21 Jan 10 | Re: Writerly nit-picking

Been reading the Harry Potter books, and very much enjoying them. I must say I do find that a lot of the moaning about JK Rowlingova’s (as she’s called in the Czech Rep) writing style a bit churlish and misplaced - they’re for kids, and very readable. But having got to book number five, there is one habit of hers that is bothering me.

Here’s a quote for you by way of illustration:

The injustice of it all welled up inside him so that he wanted to yell with fury. It it hadn’t been for him, nobody would have known Voldemort was back! And his reward was to be stuck in Little Whinging for four solid weeks... How could Dumbledore have forgotten him so easily?
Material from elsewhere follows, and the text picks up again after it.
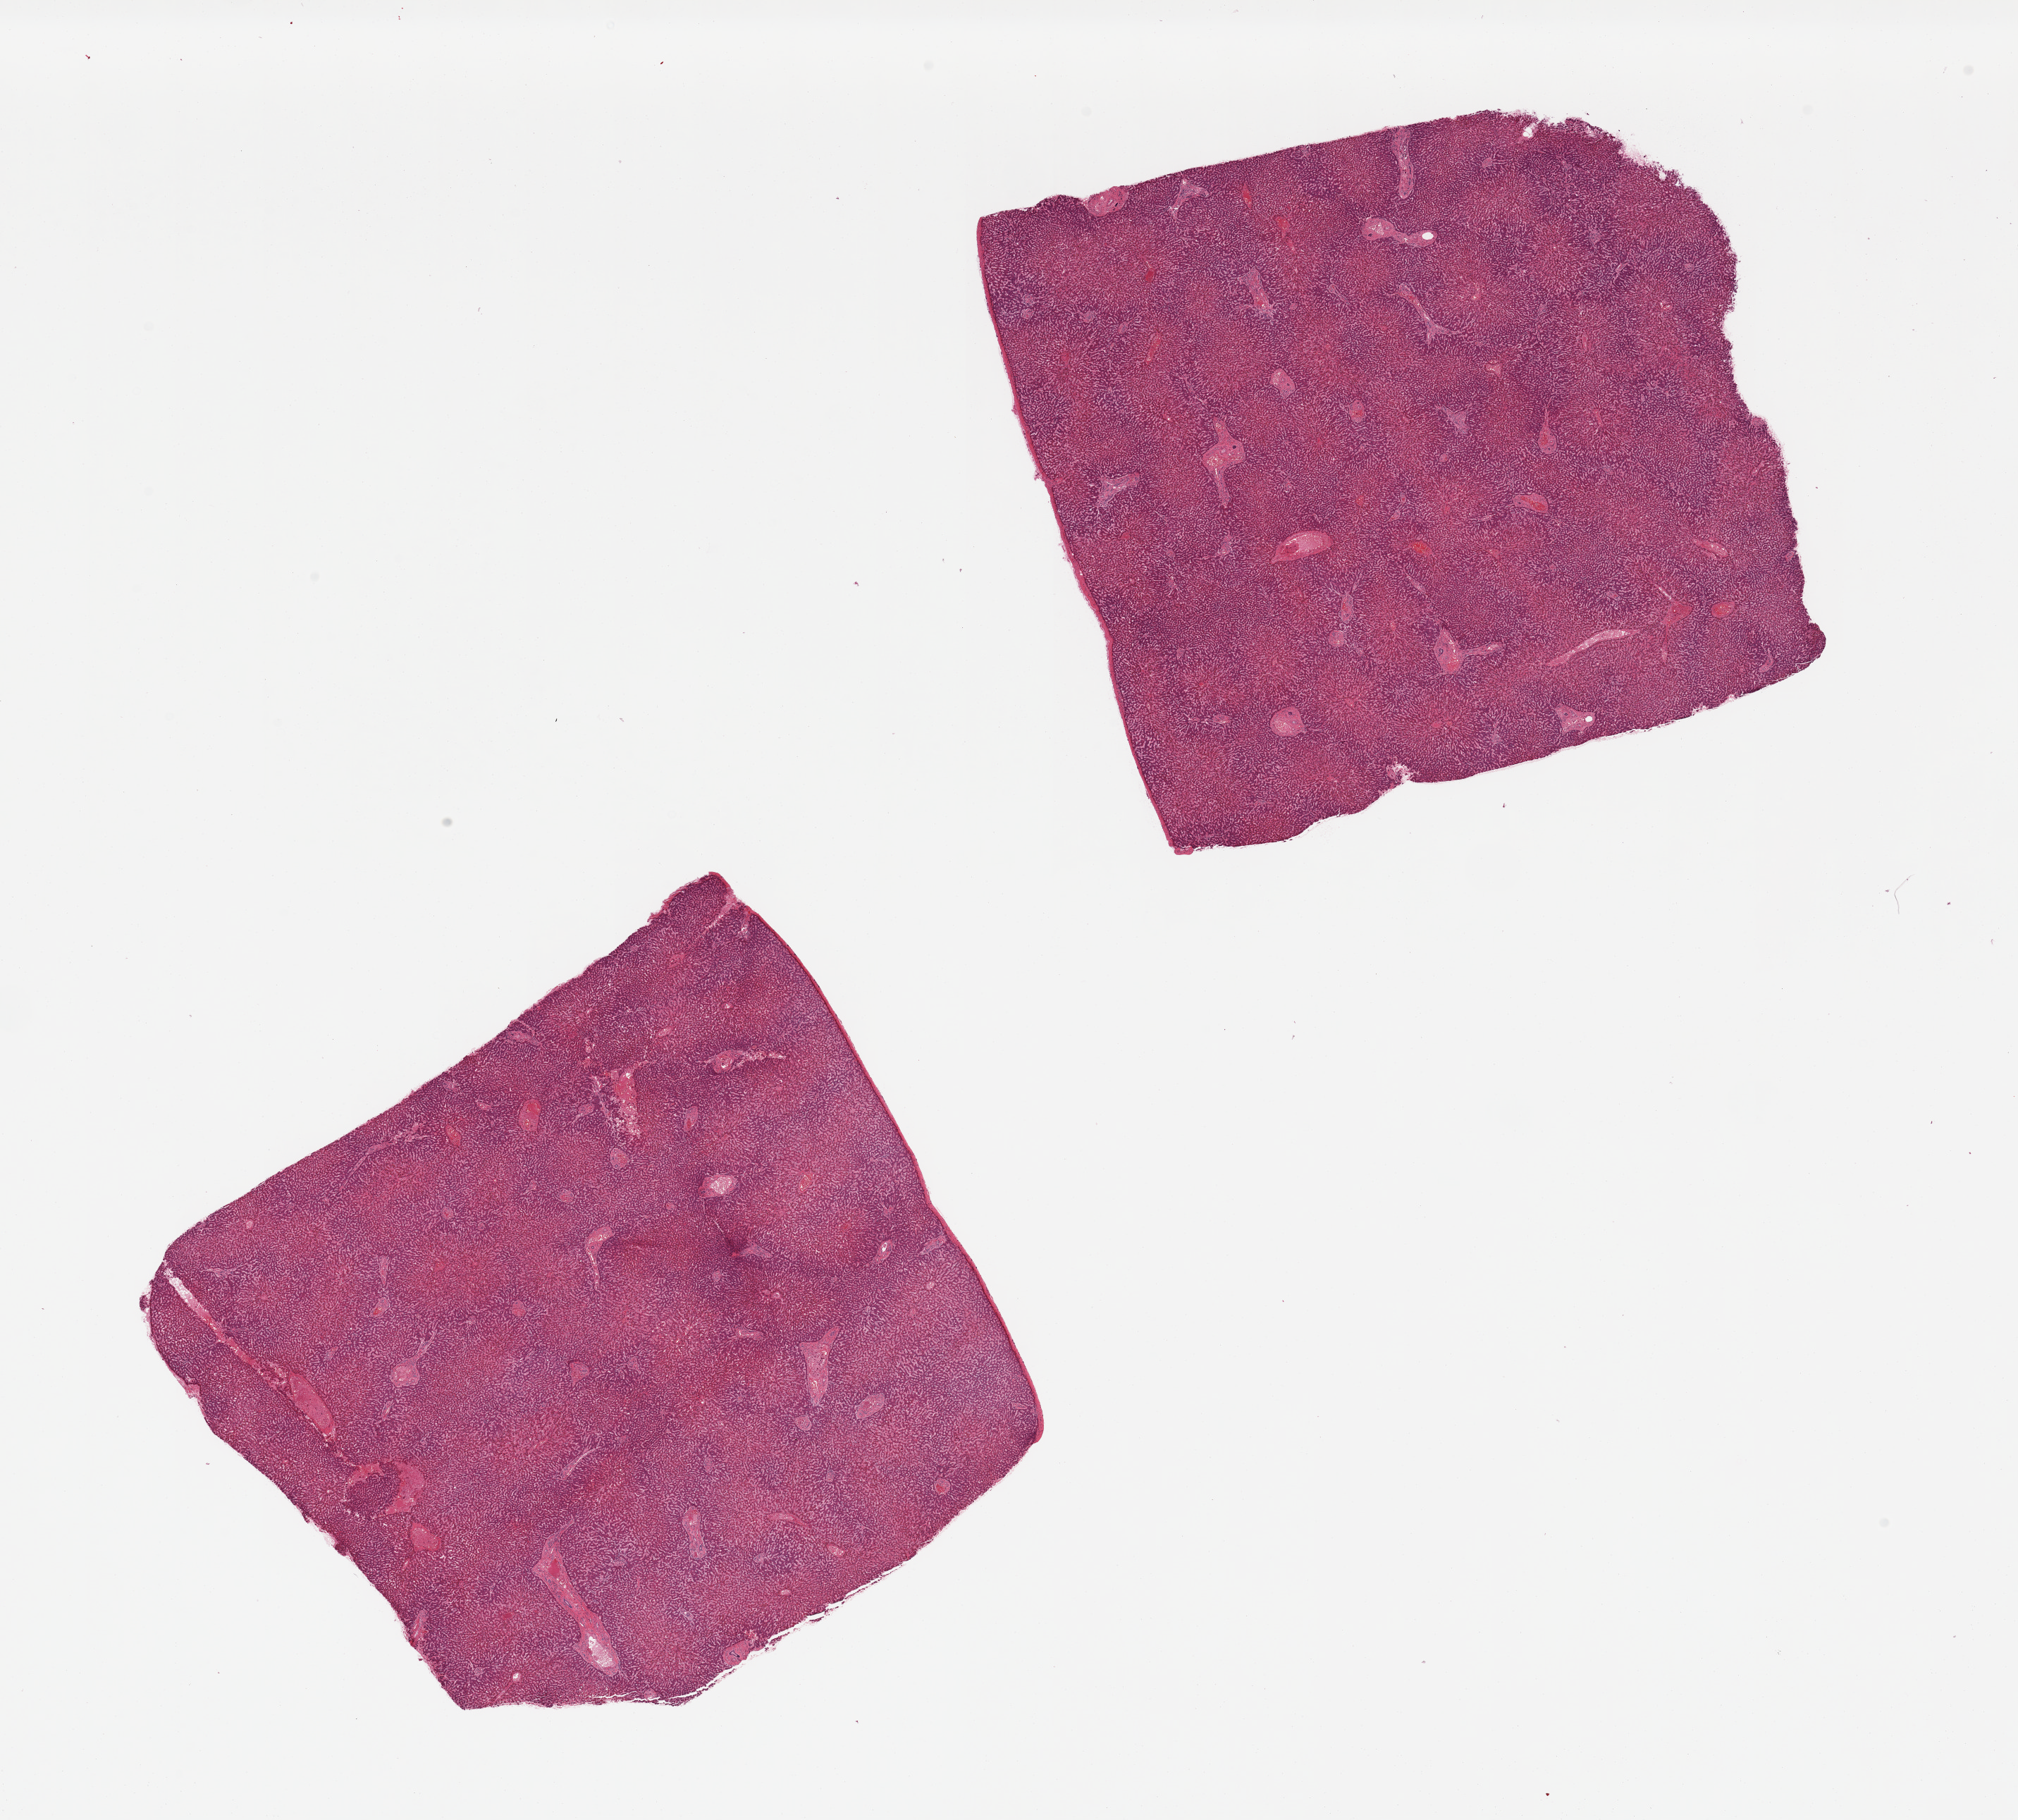
H&E whole-slide image — a low-resolution overview of the entire scanned area, about 22.6 x 20.4 mm (slide scanned at 20x), PAXgene-fixed, paraffin-embedded tissue, target tissue: liver, tissue donor sample. Female donor.
Pathologist's review note for this sample: 2 pieces, centrilobular congestion.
Why had Ron and Hermione got together without inviting him along too? How much longer was he supposed to endure Sirius telling him to sit tight and be a good boy; or resist the temptation to write to the stupid Daily Prophet and point out that Voldemort had returned?

There’s a lot of this kind of thing - interior monologues pondering the as-yet-unanswered questions that the reader is meant to ask him or herself. But come on - these are stories with a strong element of mystery, so you expect the reader to wonder what is happening, but you don’t actually write all the questions out, do you? It’s as if Charles Dickens had written:

It was the best of times, it was the worst of times. Now, you might wonder, why have I told you that? What was so good about these times, and which times am I talking about? What was so bad about them? How, indeed, can times be the best and the worst at once? Perhaps they are good for some people and bad for others? Perhaps some really interesting events are taking place, that I will tell you about in a minute, after I have finished asking you all these silly questions. Can I even expect my readers to read as far as this, without skipping a bit further down the page...

If you ask me, it detracts a bit from the mystery and interrupts the narrative flow.